Le gouvernement fédéral est en voie d'ajouter 200 milliards $ à la dette nationale, au cours des prochaines années, et il faudra patienter au moins 10 ans avant de renouer avec l'équilibre budgétaire, selon une nouvelle analyse de la firme torontoise Dale Orr Economic Insight.

Avec ce rapport, la firme vient soutenir l'opinion de plus en plus répandue selon laquelle le plan du gouvernement d'éliminer son déficit d'ici quatre ans n'est simplement pas défendable.

Et l'économiste Dale Orr condamne les critiques faites par le premier ministre, Stephen Harper, et le ministre des Finances, Jim Flaherty, concernant le plus récent rapport du directeur parlementaire du budget, Kevin Page. M. Page y a conclu que pour l'année 2013-2014, alors qu'Ottawa prévoit retrouver des surplus, le fédéral accusera en fait toujours un déficit de 17 milliards $.

«Le gouvernement s'est défoulé sur lui», a estimé M. Orr, à propos des critiques qu'a reçu M. Page.

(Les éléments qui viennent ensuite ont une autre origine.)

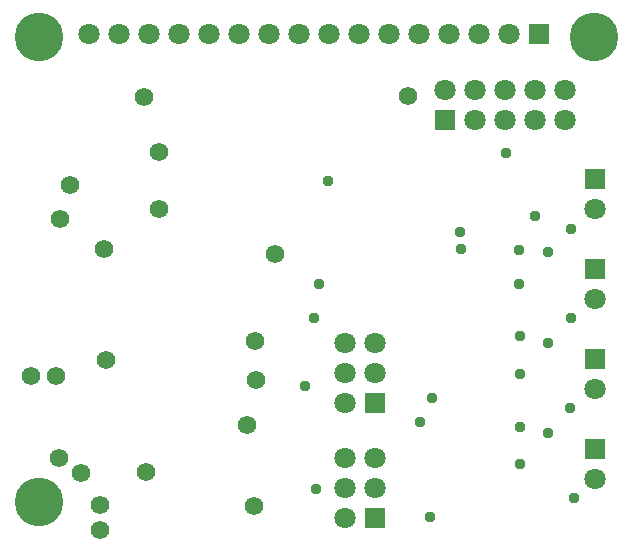
<source format=gbs>
%FSLAX25Y25*%
%MOIN*%
G70*
G01*
G75*
G04 Layer_Color=16711935*
%ADD10O,0.06693X0.01378*%
%ADD11R,0.03543X0.03150*%
%ADD12R,0.07284X0.09252*%
%ADD13R,0.03543X0.02756*%
%ADD14R,0.09449X0.03937*%
%ADD15R,0.05906X0.03937*%
%ADD16O,0.08661X0.02362*%
%ADD17R,0.03150X0.03543*%
%ADD18R,0.09449X0.12992*%
%ADD19R,0.09449X0.03937*%
%ADD20R,0.03937X0.05906*%
%ADD21R,0.06693X0.04331*%
%ADD22R,0.04331X0.06693*%
%ADD23R,0.24410X0.22835*%
%ADD24R,0.11811X0.06299*%
%ADD25R,0.02362X0.04331*%
%ADD26C,0.03000*%
%ADD27C,0.01500*%
%ADD28C,0.00800*%
%ADD29C,0.01000*%
%ADD30C,0.02500*%
%ADD31C,0.02000*%
%ADD32C,0.15000*%
%ADD33C,0.05906*%
%ADD34R,0.05906X0.05906*%
%ADD35R,0.05906X0.05906*%
%ADD36C,0.05000*%
%ADD37C,0.02500*%
%ADD38C,0.00984*%
%ADD39C,0.02362*%
%ADD40C,0.00787*%
%ADD41C,0.00300*%
%ADD42C,0.00600*%
%ADD43O,0.07893X0.02578*%
%ADD44R,0.04743X0.04350*%
%ADD45R,0.08483X0.10452*%
%ADD46R,0.04743X0.03956*%
%ADD47R,0.10649X0.05137*%
%ADD48R,0.07106X0.05137*%
%ADD49O,0.09861X0.03562*%
%ADD50R,0.04350X0.04743*%
%ADD51R,0.10649X0.14192*%
%ADD52R,0.10649X0.05137*%
%ADD53R,0.05137X0.07106*%
%ADD54R,0.07893X0.05531*%
%ADD55R,0.05531X0.07893*%
%ADD56R,0.25609X0.24035*%
%ADD57R,0.13011X0.07499*%
%ADD58R,0.03562X0.05531*%
%ADD59C,0.16200*%
%ADD60C,0.07106*%
%ADD61R,0.07106X0.07106*%
%ADD62R,0.07106X0.07106*%
%ADD63C,0.06200*%
%ADD64C,0.03700*%
D59*
X15000Y170000D02*
D03*
Y15000D02*
D03*
X200000Y170000D02*
D03*
D60*
X190300Y152200D02*
D03*
Y142200D02*
D03*
X180300Y152200D02*
D03*
Y142200D02*
D03*
X170300Y152200D02*
D03*
Y142200D02*
D03*
X160300Y152200D02*
D03*
Y142200D02*
D03*
X150300Y152200D02*
D03*
X117000Y9700D02*
D03*
X127000Y19700D02*
D03*
X117000D02*
D03*
X127000Y29700D02*
D03*
X117000D02*
D03*
X171400Y171000D02*
D03*
X161400D02*
D03*
X151400D02*
D03*
X141400D02*
D03*
X131400D02*
D03*
X121400D02*
D03*
X111400D02*
D03*
X101400D02*
D03*
X91400D02*
D03*
X81400D02*
D03*
X71400D02*
D03*
X61400D02*
D03*
X51400D02*
D03*
X41400D02*
D03*
X31400D02*
D03*
X117000Y47900D02*
D03*
X127000Y57900D02*
D03*
X117000D02*
D03*
X127000Y67900D02*
D03*
X117000D02*
D03*
X200250Y112550D02*
D03*
Y82550D02*
D03*
Y52550D02*
D03*
Y22550D02*
D03*
D61*
X150300Y142200D02*
D03*
X181400Y171000D02*
D03*
D62*
X127000Y9700D02*
D03*
Y47900D02*
D03*
X200250Y122550D02*
D03*
Y92550D02*
D03*
Y62550D02*
D03*
Y32550D02*
D03*
D63*
X20400Y57000D02*
D03*
X93500Y97800D02*
D03*
X84195Y40583D02*
D03*
X50400Y24900D02*
D03*
X86695Y13483D02*
D03*
X37200Y62400D02*
D03*
X87000Y68600D02*
D03*
X50000Y150100D02*
D03*
X137800Y150200D02*
D03*
X54900Y131800D02*
D03*
X87100Y55600D02*
D03*
X36700Y99300D02*
D03*
X12200Y57100D02*
D03*
X21500Y29700D02*
D03*
X28900Y24500D02*
D03*
X35200Y14100D02*
D03*
X35300Y5800D02*
D03*
X25200Y120700D02*
D03*
X22000Y109300D02*
D03*
X54800Y112700D02*
D03*
D64*
X170600Y131300D02*
D03*
X111343Y121957D02*
D03*
X155443Y99357D02*
D03*
X155243Y104957D02*
D03*
X180250Y110150D02*
D03*
X108343Y87657D02*
D03*
X174950Y99050D02*
D03*
Y87650D02*
D03*
X175132Y70468D02*
D03*
X175050Y57550D02*
D03*
X145251Y9827D02*
D03*
X141795Y41805D02*
D03*
X175132Y39932D02*
D03*
X175150Y27650D02*
D03*
X193050Y16450D02*
D03*
X184650Y38050D02*
D03*
X191850Y46250D02*
D03*
X184650Y68050D02*
D03*
X192250Y76250D02*
D03*
X184650Y98150D02*
D03*
X192050Y106050D02*
D03*
X107295Y19295D02*
D03*
X103539Y53539D02*
D03*
X145800Y49800D02*
D03*
X106700Y76200D02*
D03*
M02*

</source>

«Ses principales conclusions semblent être celles que l'on obtient si l'on fait une mise à jour aujourd'hui. Pourquoi est-ce que le gouvernement n'a pas dit «Oui, la situation est très différente de celle du budget en janvier dernier (...) Les prévisions quant à la situation économique se sont visiblement détériorées depuis janvier'«, a demandé l'économiste.

M. Orr a reconnu que le gouvernement réagirait peut-être de la même façon à son rapport qu'à celui de M. Page, mais il a soutenu que le nombre d'avis qui contredisent le gouvernement s'élevait, puisque les analyses de la Banque TD, de M. Page et la sienne en sont toutes venues à des conclusions semblables.

M. Flaherty a réagi le premier au rapport de M. Page, en le qualifiant de «pessimiste». M. Harper a par la suite été plus sévère, en rejetant l'idée que le Canada accusait un déficit structurel et qu'il faudrait hausser les impôts ou sabrer dans les programmes pour l'éliminer.

«Ce n'est pas nécessaire pour nous de commencer à couper dans les programmes, ni de hausser les impôts», avait-il fait valoir, lorsqu'il se trouvait en Italie pour le sommet du G8, ajoutant que cela serait une «politique très stupide».

Le premier ministre a néanmoins admis qu'il faudrait peut-être patienter plus longtemps que les quatre ans prévus dans le budget fédéral avant de retrouver l'équilibre budgétaire. Mais il a indiqué qu'il prévoyait laisser la croissance économique résoudre la situation, une fois que la récession sera passée.

M. Orr ne s'est pas prononcé quant à ce que devrait faire le gouvernement pour remédier à la situation, mais il a averti que l'idée de dépendre de la croissance économique était «risquée» et qu'il y avait peu de chances qu'elle offre des résultats avant un bon moment.

Après 2011, a-t-il expliqué, les baby-boomers auront tour à tour 65 ans et quitteront le marché du travail, ce qui réduira le potentiel de la croissance économique et s'ajoutera au nombre de demandes de rentes de retraite et de soins de santé auxquelles doit répondre le gouvernement.

D'autre part, le coût annuel du service de la dette augmentera considérablement, parce que le montant de la dette continuera de croître et les taux d'intérêts hausseront, pendant que l'économie se redressera. Le montant de la dette, prédit le rapport de M. Orr, augmentera donc de 200 milliards $ au cours des 10 prochaines années, la faisant passer à 658 milliards $.

M. Orr n'a par ailleurs pas avancé, dans son analyse, qu'Ottawa se trouvait en situation de déficit structurel, comme l'a noté M. Page. Mais il a averti que pour éliminer le manque à gagner, même dans 10 ans, il faudrait que l'économie affiche une croissance de 2,4 pour cent annuellement.

Les prévisions du budget de janvier ne sont tout simplement plus raisonnables aujourd'hui, a soutenu M. Orr.